Editorial: Ceder e conceder

Causa desânimo a sucessão de reveses no início do programa de privatizações de Dilma Rousseff.


O desalento, porém, não deveria obscurecer as perspectivas auspiciosas dessa que é enfim uma oportunidade de despertar a economia brasileira de sua letargia de quase três anos. Mais importante, os insucessos não devem servir de pretexto para a exacerbação de conflitos entre governo e empresas.


A presidente lançou o seu plano de concessões de infraestrutura de modo tanto improvisado como enviesado pela tentação do “microgerenciamento” estatal, para recorrer a uma expressão usada recentemente pelo FMI para caracterizar a política econômica brasileira.


Isto é, o programa de privatização de ferrovias, rodovias e aeroportos e a reorganização dos portos são prejudicados pela relutância do governo em se retirar da gerência dos empreendimentos e conceder liberdade para que empresas procurem a melhor equação de preços e custos, sem o que não há, estritamente, privatização.


O plano de concessão de rodovias está sendo redimensionado. Será menor que o esperado pelo governo, que subestimou custos e superestimou receitas, mas virá.


Mais relevante para a desobstrução das artérias econômicas, o programa de ferrovias corre risco de infarto.


O modelo prevê que empresas privadas construam trilhos e instalações de apoio. Uma estatal, de má reputação, compraria os direitos de uso da ferrovia e os revenderia a usuários finais. O governo corrigiu fragilidades legais, mas as empresas relutam em investir sem garantia firme de que, ao longo de décadas, a estatal faça sua parte.

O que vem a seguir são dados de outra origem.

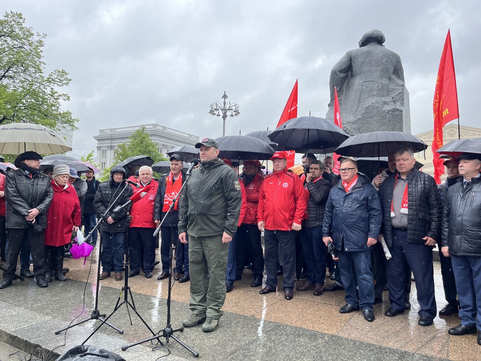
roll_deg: -2.1
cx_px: 240
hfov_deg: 67.3
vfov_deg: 53.1
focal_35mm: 26
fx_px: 361
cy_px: 180
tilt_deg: +3.2
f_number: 1.6
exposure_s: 1/810
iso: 50
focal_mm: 5.1
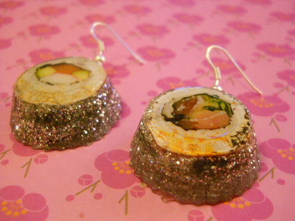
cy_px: 110
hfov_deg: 45.8
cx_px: 148
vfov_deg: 35.1
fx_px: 349
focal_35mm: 41
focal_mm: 6.72
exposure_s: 1/8
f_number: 3.1
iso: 500
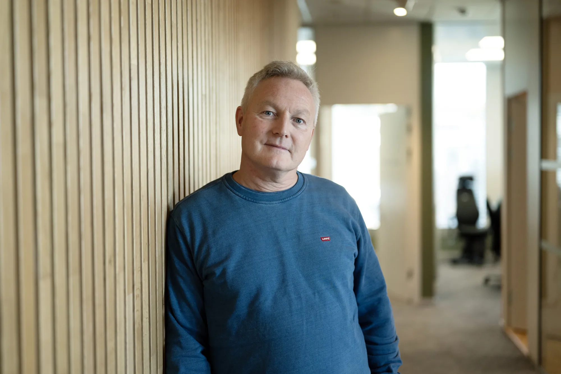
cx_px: 280
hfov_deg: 39.6
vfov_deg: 27.0
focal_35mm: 50
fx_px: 779
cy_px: 187
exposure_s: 1/500
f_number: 1.8
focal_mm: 50
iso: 1250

Para diminuir a resistência privada, o governo oferece mais subsídios. Há dúvidas de que, mesmo que atraia investidores, tal modelo seja de interesse público.


No caso dos portos, demandas e críticas dos investidores chegam aos milhares; Estados e empresas vão à Justiça contra o plano do governo, que reconfigura, licita e relicita dezenas de áreas portuárias em diversas situações contratuais.


O problema tenderá ao beco sem saída caso o governo mantenha a animosidade e os investidores não recuem em sua disposição litigante. Investimentos estão sendo suspensos devido a esse conflito.


Ingenuidade amadorística e pressa politizada na busca de resultados causaram os insucessos do governo. O decorrente descrédito não apenas reforçou a desconfiança do setor privado como tornou mais agressivas, se não indevidas, várias de suas reivindicações.


Não parece viável a revisão apressada de programas, por imenso que seja o atraso para a infraestrutura. Tanto governo como investidores devem esfriar os ânimos.


Mais relevante é melhorar a qualidade do plano de concessões, para reconquistar a confiança das empresas e conduzir negociações em termos razoáveis, que garantam retorno para o negócio e protejam o bolso do público.